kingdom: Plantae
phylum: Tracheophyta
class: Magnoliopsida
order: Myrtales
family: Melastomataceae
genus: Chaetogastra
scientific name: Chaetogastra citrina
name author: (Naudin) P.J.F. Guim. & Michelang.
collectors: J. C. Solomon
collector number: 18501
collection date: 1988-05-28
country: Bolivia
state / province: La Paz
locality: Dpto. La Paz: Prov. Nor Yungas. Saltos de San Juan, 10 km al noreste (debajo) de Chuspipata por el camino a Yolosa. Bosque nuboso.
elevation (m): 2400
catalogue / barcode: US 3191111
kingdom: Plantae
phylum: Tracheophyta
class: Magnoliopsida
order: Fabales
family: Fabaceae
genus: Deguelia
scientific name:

**EXERCISE TASK:**
Could you copy out every line of the items above, character for character and with nothing changed?

**TASK RESPONSE:**
kingdom: Plantae
phylum: Tracheophyta
class: Magnoliopsida
order: Myrtales
family: Melastomataceae
genus: Chaetogastra
scientific name: Chaetogastra citrina
name author: (Naudin) P.J.F. Guim. & Michelang.
collectors: J. C. Solomon
collector number: 18501
collection date: 1988-05-28
country: Bolivia
state / province: La Paz
locality: Dpto. La Paz: Prov. Nor Yungas. Saltos de San Juan, 10 km al noreste (debajo) de Chuspipata por el camino a Yolosa. Bosque nuboso.
elevation (m): 2400
catalogue / barcode: US 3191111
kingdom: Plantae
phylum: Tracheophyta
class: Magnoliopsida
order: Fabales
family: Fabaceae
genus: Deguelia
scientific name:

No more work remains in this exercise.